In addition, the number nq of queries in Q has no effect on the performance of query view, since all the queries are processed independently. But, bridge view will benefit from a larger nq, as demonstrated in Sect. 5.2.3. This is because a larger nq will increase the average size of \(\bar{Y}_i(u)\) for each bridge vertex u and thus lead to more cache misses reduced for expansions on u.

4 Discussions on large-scale data

In this section, we discuss massive queries on large-scale D (e.g. \(10^8\) vectors or more). The key challenge on large-scale data is the construction cost of proximity graphs, which is superlinear with the number n of points in D. When n is large enough, the construction cost will be pretty large. To relieve this issue, we follow the idea in NSG [10], called partition based methods in this work, which simply divide the large data into equal-size partitions and build a proximity graph for each partition. By this way, they are able to reduce the construction cost. In this following, we show more details of partition based methods and discuss how to apply our method bridge view to enhance the search performance for partition based methods.

To be specific, partition based methods evenly divide the large-scale D into \(n_{par}\) partitions, i.e., \(\{D_1, D_2,..., D_{n_{par}}\}\) and then build a proximity graph for each partition [10], i.e., \(\{G_1, G_2,..., G_{n_{par}}\}\) accordingly.
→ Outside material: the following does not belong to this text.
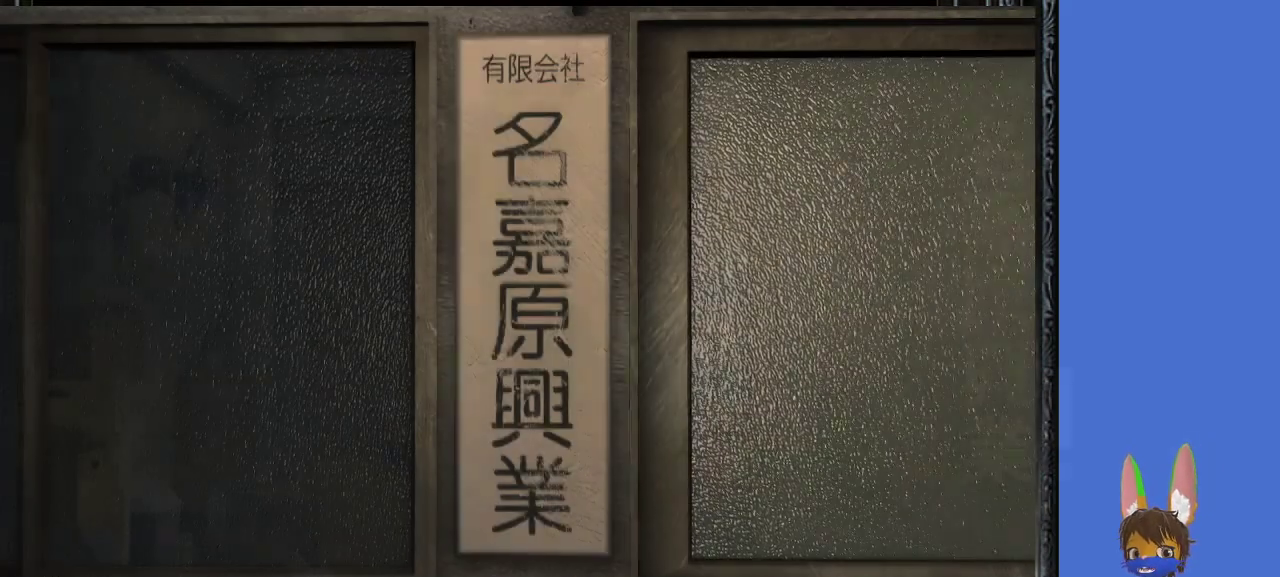
{"buttons": [], "left_stick": "center", "right_stick": "center", "events": []}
As a classical instance in [10], when dealing with large-scale data, the data is first divided into 16 partitions (w.r.t. 16 cores) and then 16 NSG graphs are built. Note that the construction cost of a proximity graph is \(O(n^t \times d)\) [18], where \(t \in (1, 2)\) depends on the construction method and the data distribution, since the graph construction needs to find close neighbors for each point in D. However, partition based methods build \(n_{par}\) proximity graphs on the same number of equal-size data partitions. Thus, their construction cost is reduced to \(O(n_{par}^{1-t} \times n^t \times d)\).

figure j

Moreover, partition based methods exploit the parallel power of multi-core CPUs to accelerate the search process. During the search for a single query, they conduct ANN search on each partition in parallel and finally merge those results from \(n_{par}\) partitions. As shown in Algorithm 5, given a query q, it is assigned to \(n_{par}\) cores simultaneously and each core conducts ANN search on a single partition, as shown in Line 1–4. Finally, a simple merging operation returns the best result, as shown in Line 6. Since \(n_{par}\) cores are exploited to deal with the same query, partition based methods improve the data-level parallelism.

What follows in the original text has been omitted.